Du hast ein Talent für kaufmännische Angelegenheiten und möchtest gerne für ein großes Industrieunternehmen arbeiten? Vielleicht ist dann die Ausbildung als Industriekaufmann/-frau genau das Richtige für dich.
Was machen Industriekaufleute im Beruf? Sie befassen sich mit den kaufmännischen und betriebswirtschaftlichen Fragestellungen und Aufgabenbereichen in Unternehmen – und das in nahezu allen Industriebereichen. Die Aufgabenfelder sind breit gefächert und umfassen Marketing, Vertrieb, Personalwesen, Rechnungswesen sowie Materialwirtschaft.
Im Bereich der Materialwirtschaft führt der Industriekaufmann / die Industriekauffrau Verhandlungen mit Lieferanten über Rohstoffe und leitet die logistische Abwicklung bis hin zum Einsatz der Rohstoffe im Produktionsprozess. Im Bereich des Personalwesens erledigen Industriekaufleute Verwaltungsaufgaben wie Gehaltsabrechnungen, Statistiken, Arbeitsbescheinigungen und ermitteln den Personalbedarf bei größeren Aufträgen.
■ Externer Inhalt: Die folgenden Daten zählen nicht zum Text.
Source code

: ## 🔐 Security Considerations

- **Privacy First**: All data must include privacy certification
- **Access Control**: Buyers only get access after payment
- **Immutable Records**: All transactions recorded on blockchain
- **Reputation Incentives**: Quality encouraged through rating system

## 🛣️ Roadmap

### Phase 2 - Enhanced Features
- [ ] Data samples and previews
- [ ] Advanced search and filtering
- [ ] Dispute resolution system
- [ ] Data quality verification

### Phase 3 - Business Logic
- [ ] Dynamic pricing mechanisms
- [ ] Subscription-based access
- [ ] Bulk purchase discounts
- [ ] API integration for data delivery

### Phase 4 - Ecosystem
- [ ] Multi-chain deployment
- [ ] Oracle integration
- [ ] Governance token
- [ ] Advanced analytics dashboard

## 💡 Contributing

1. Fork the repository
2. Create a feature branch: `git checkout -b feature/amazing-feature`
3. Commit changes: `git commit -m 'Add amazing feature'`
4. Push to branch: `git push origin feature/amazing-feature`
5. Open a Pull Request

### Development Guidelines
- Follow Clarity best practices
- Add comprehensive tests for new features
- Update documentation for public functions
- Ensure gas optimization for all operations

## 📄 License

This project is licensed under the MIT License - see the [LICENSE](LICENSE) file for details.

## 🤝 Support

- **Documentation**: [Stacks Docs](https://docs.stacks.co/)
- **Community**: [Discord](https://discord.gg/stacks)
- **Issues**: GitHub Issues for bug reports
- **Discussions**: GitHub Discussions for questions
Im Bereich Vertrieb und Marketing treten Industriekaufleute direkt in Kontakt mit dem Kunden, handeln Verträge aus und wickeln diese bis zur Lieferung ab. Sie erstellen Werbekampagnen, verwalten Budgets und beraten Kunden. Dies setzt eine Identifikation mit dem Produkt sowie ständige Weiterbildung bei neuen Trends voraus. Im Bereich Rechnungswesen sind Industriekaufleute für Belege und Rechnungen verantwortlich, oft unter Verwendung einer ERP-Software wie SAP für das firmeninterne Rechnungswesen.
Gehalt als Industriekaufmann/-frau
Beim Gehalt spielen Faktoren wie Berufserfahrung, Alter, Qualifikation, Verantwortlichkeit, Branche und Region eine entscheidende Rolle. Besonders wichtig ist die Tarifbindung des Arbeitgebers: Laut Lohnspiegel.de verdienen Industriekaufleute in tarifgebundenen Betrieben rund 19 Prozent mehr als in Unternehmen ohne Tarifvertrag. Zudem erhalten bei Tarifbindung fast alle Industriekaufleute Urlaubs- und Weihnachtsgeld.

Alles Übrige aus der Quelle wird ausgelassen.